EXERCISE OBJECTIVE: According to the entry on Transcultural Psychiatry below, what are the journal's rankings of 49 out of 133 in 'Psychiatry' and 12 out of 83 in 'Anthropology' based on? Answer in one to three sentences.

───── DOCUMENT SEGMENT ─────

Transcultural Psychiatry
- Discipline: Psychiatry Anthropology
- Language: English
- Edited by: Laurence J Kirmayer

Publication details
- History: 1956-present
- Publisher: SAGE Publications (United Kingdom)
- Frequency: Bimonthly
- Impact factor: 2.28 (2016)

Standard abbreviations
- ISO 4: Transcult. Psychiatry

Indexing
- ISSN: 1363-4615 (print) 1461-7471 (web)
- LCCN: 97643427
- OCLC no.: 36732161

Links
- Journal homepage; Online access; Online archive;

= Transcultural Psychiatry =

Transcultural Psychiatry is a peer-reviewed academic journal that publishes papers in the fields of cultural psychiatry, psychology and anthropology. The journal's editor-in-chief is Laurence J. Kirmayer (McGill University). The Associate Editors are Renato Alarcón, Roland Littlewood and Leslie Swartz. It has been in publication since 1964 and is currently published by SAGE Publications on behalf of the Division of Social and Transcultural Psychiatry of McGill University. It is the official journal of the World Psychiatric Association Transcultural Psychiatry Section and is also published in association with the Society for the Study of Psychiatry and Culture.

==Scope==
Transcultural Psychiatry focuses on the social and cultural determinants of psychopathology and psychosocial treatments of the range of mental and behavioural problems in individuals, families and communities. The journal also draws from the disciplines of psychiatric epidemiology, medical anthropology and cross-cultural psychology.

==Abstracting and indexing==
Transcultural Psychiatry is abstracted and indexed in, among other databases: SCOPUS, and the Social Sciences Citation Index. According to the Journal Citation Reports, its 2014 impact factor is 2.114, ranking it 49 out of 133 journals in the category 'Psychiatry'. and 12 out of 83 journals in the category 'Anthropology'.

───── DATA EXCERPTS ─────

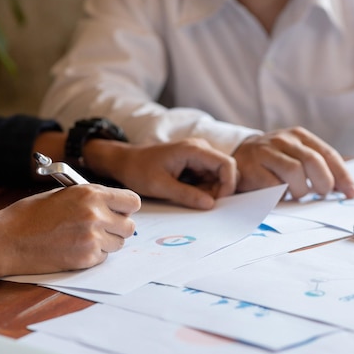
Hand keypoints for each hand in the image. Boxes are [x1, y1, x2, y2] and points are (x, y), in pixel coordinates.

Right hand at [0, 184, 139, 274]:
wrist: (7, 239)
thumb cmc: (32, 214)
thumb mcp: (65, 193)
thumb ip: (92, 198)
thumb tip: (115, 206)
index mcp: (91, 194)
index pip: (132, 202)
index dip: (126, 208)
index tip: (119, 211)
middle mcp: (96, 214)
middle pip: (129, 226)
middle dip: (118, 227)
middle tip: (101, 228)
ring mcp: (93, 238)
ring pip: (118, 243)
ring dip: (107, 242)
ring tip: (83, 237)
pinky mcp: (86, 258)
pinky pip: (103, 257)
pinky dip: (94, 254)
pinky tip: (74, 248)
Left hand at [93, 138, 236, 209]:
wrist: (125, 161)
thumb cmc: (139, 170)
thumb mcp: (161, 186)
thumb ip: (187, 195)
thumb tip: (210, 204)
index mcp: (194, 149)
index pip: (227, 164)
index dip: (228, 184)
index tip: (216, 201)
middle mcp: (200, 148)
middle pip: (225, 171)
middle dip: (217, 190)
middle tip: (198, 202)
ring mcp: (199, 155)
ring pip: (218, 177)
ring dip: (210, 191)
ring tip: (187, 197)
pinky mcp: (195, 163)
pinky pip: (208, 178)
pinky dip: (203, 190)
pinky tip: (185, 193)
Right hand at [232, 127, 353, 198]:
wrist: (237, 155)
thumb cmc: (274, 160)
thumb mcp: (297, 155)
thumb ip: (320, 167)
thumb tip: (348, 188)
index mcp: (300, 136)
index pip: (328, 154)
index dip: (342, 176)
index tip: (352, 193)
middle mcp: (284, 140)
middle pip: (313, 161)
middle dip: (323, 183)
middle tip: (322, 195)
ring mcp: (266, 152)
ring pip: (294, 172)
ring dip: (300, 190)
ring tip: (297, 194)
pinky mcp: (252, 167)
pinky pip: (273, 185)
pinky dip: (282, 195)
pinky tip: (281, 196)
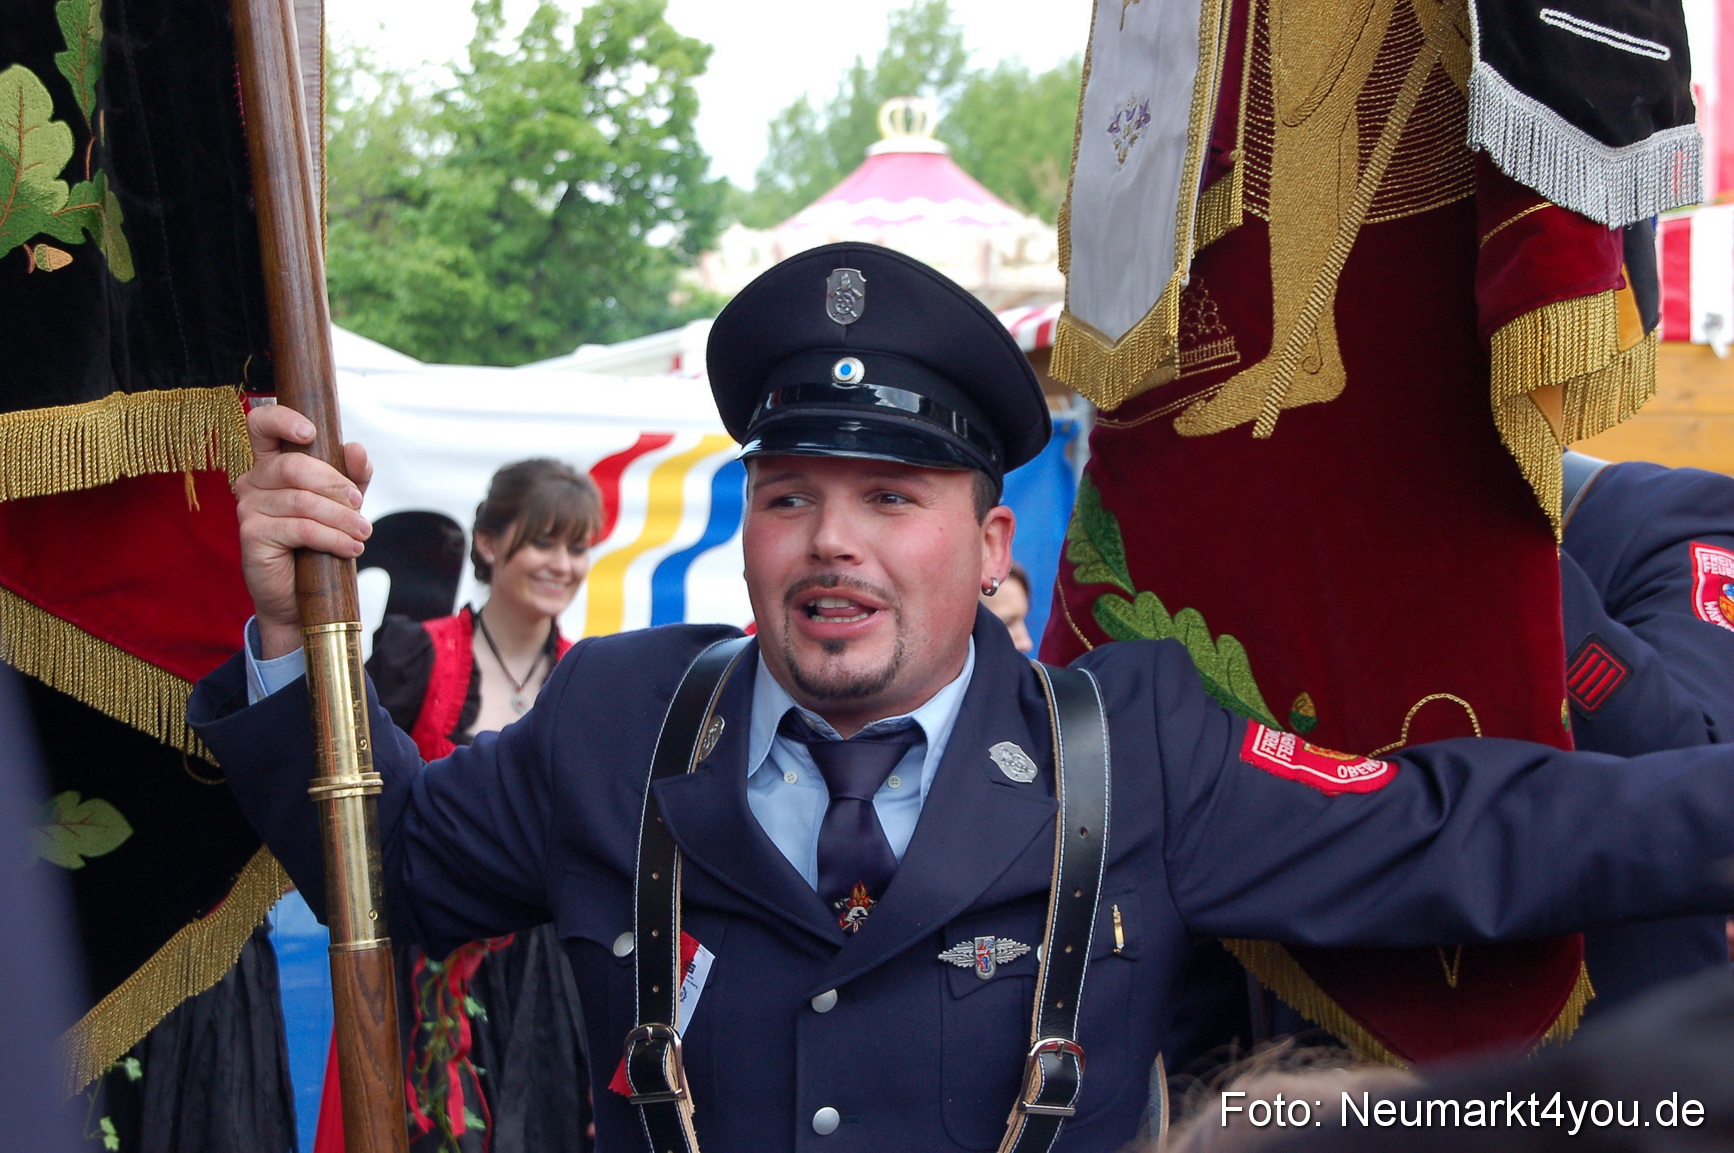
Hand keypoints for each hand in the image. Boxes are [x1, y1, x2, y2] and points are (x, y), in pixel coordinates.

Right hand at [235, 404, 373, 657]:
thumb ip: (352, 476)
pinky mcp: (251, 534)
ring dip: (341, 518)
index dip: (283, 420)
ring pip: (302, 501)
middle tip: (359, 507)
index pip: (261, 425)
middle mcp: (253, 480)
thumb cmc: (320, 543)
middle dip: (336, 486)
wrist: (301, 596)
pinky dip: (332, 537)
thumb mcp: (343, 504)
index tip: (311, 433)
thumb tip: (355, 448)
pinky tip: (351, 548)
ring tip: (363, 533)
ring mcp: (248, 507)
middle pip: (294, 466)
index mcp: (271, 464)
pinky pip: (299, 528)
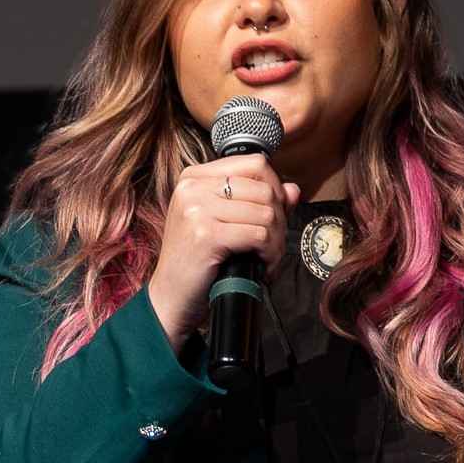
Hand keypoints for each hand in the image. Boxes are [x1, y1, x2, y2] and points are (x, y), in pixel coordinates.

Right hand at [147, 158, 299, 353]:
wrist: (171, 298)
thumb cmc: (197, 263)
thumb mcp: (225, 225)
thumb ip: (258, 203)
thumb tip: (292, 190)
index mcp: (195, 177)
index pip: (255, 164)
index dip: (276, 191)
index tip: (274, 217)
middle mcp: (193, 187)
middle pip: (265, 190)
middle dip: (280, 222)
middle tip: (272, 247)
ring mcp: (197, 209)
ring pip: (266, 213)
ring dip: (276, 242)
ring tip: (266, 259)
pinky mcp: (205, 234)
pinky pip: (259, 235)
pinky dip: (270, 254)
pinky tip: (262, 267)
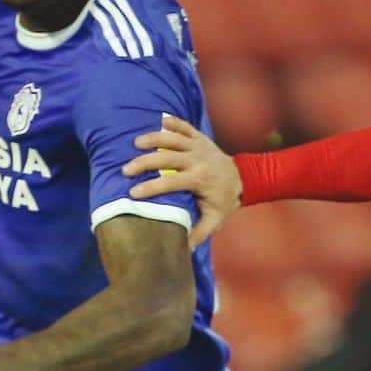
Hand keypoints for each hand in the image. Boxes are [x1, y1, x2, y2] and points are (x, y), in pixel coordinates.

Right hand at [122, 115, 242, 247]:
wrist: (244, 178)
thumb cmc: (224, 200)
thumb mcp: (215, 219)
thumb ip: (199, 233)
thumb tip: (182, 250)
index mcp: (199, 179)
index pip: (171, 182)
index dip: (151, 187)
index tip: (133, 193)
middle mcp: (197, 160)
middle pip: (167, 157)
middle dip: (145, 162)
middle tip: (126, 169)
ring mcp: (199, 146)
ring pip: (173, 138)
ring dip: (154, 138)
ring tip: (135, 143)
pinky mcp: (200, 138)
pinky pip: (185, 126)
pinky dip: (172, 122)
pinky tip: (158, 120)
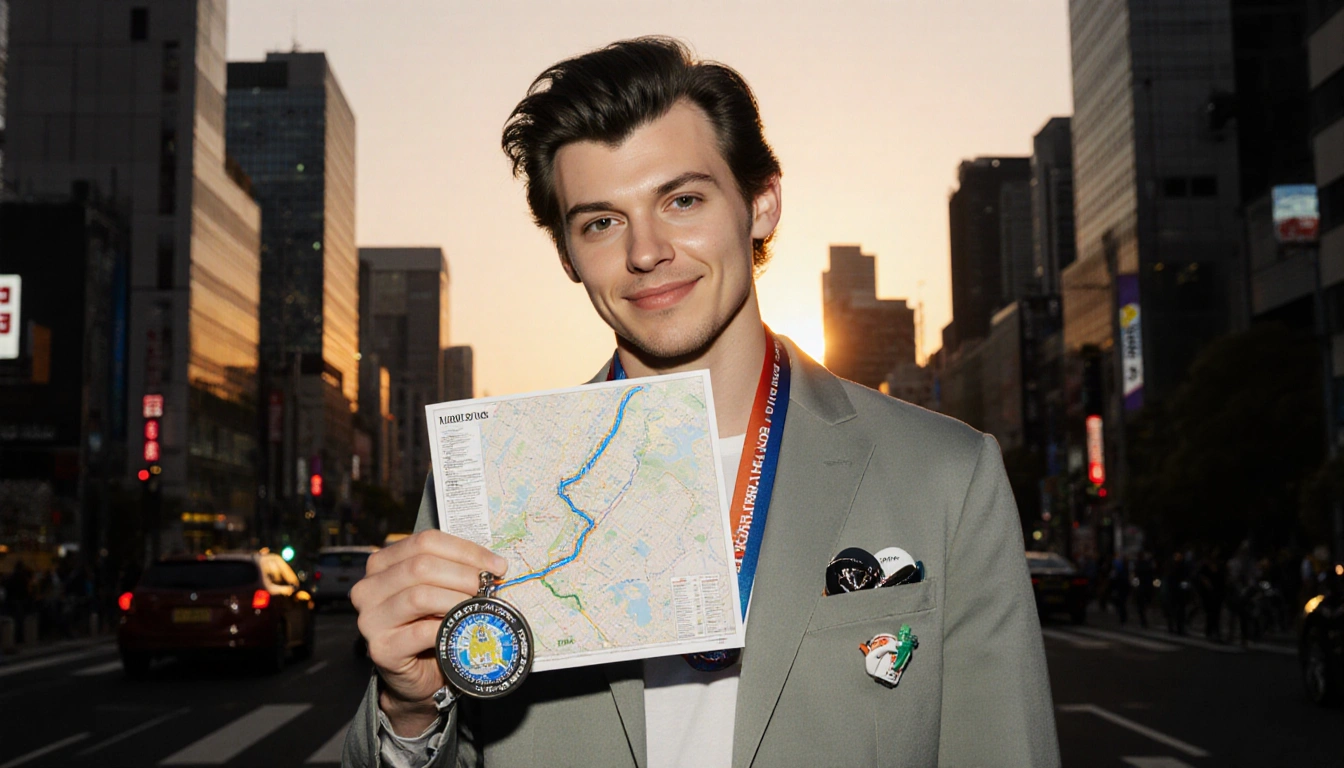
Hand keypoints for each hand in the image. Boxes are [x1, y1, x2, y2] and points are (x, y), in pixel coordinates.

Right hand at [351, 530, 507, 735]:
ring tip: (478, 606)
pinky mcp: (381, 649)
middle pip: (421, 566)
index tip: (496, 565)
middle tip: (488, 586)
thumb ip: (453, 571)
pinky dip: (449, 628)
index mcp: (381, 564)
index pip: (425, 541)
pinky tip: (464, 628)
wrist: (417, 675)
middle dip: (463, 575)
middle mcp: (368, 589)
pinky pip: (421, 632)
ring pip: (419, 596)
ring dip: (457, 600)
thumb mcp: (439, 589)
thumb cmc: (430, 625)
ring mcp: (370, 620)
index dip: (465, 550)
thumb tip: (494, 565)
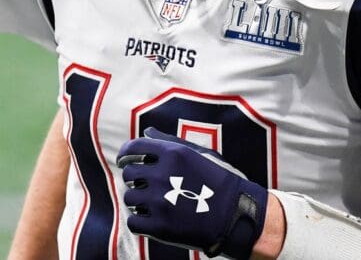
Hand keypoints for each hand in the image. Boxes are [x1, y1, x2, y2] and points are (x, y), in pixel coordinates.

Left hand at [117, 128, 267, 258]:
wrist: (237, 215)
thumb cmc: (220, 181)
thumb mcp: (199, 154)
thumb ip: (170, 142)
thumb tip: (146, 132)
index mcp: (173, 154)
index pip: (133, 148)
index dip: (124, 154)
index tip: (123, 160)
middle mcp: (163, 175)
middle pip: (129, 174)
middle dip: (135, 179)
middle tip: (147, 186)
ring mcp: (160, 202)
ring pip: (130, 198)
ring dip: (138, 200)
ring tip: (154, 204)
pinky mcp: (160, 227)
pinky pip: (133, 222)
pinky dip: (139, 221)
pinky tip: (152, 219)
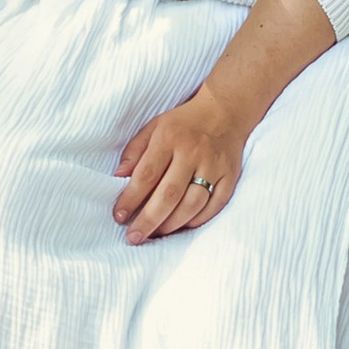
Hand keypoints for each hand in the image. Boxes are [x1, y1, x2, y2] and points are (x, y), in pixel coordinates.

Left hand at [113, 88, 243, 242]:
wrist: (225, 111)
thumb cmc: (183, 124)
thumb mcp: (154, 127)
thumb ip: (134, 151)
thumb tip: (118, 177)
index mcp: (170, 138)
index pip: (146, 175)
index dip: (130, 198)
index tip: (119, 216)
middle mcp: (193, 153)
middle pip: (169, 194)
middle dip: (149, 220)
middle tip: (134, 237)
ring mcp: (214, 166)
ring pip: (193, 204)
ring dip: (172, 224)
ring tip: (156, 233)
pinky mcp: (231, 176)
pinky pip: (215, 206)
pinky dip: (197, 220)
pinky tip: (182, 225)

─────

RESULT OF THIS TASK: Both rankings come from the journal's 2014 impact factor of 2.114, as reported in the Journal Citation Reports. That figure places it 49th of 133 journals in 'Psychiatry' and 12th of 83 in 'Anthropology'.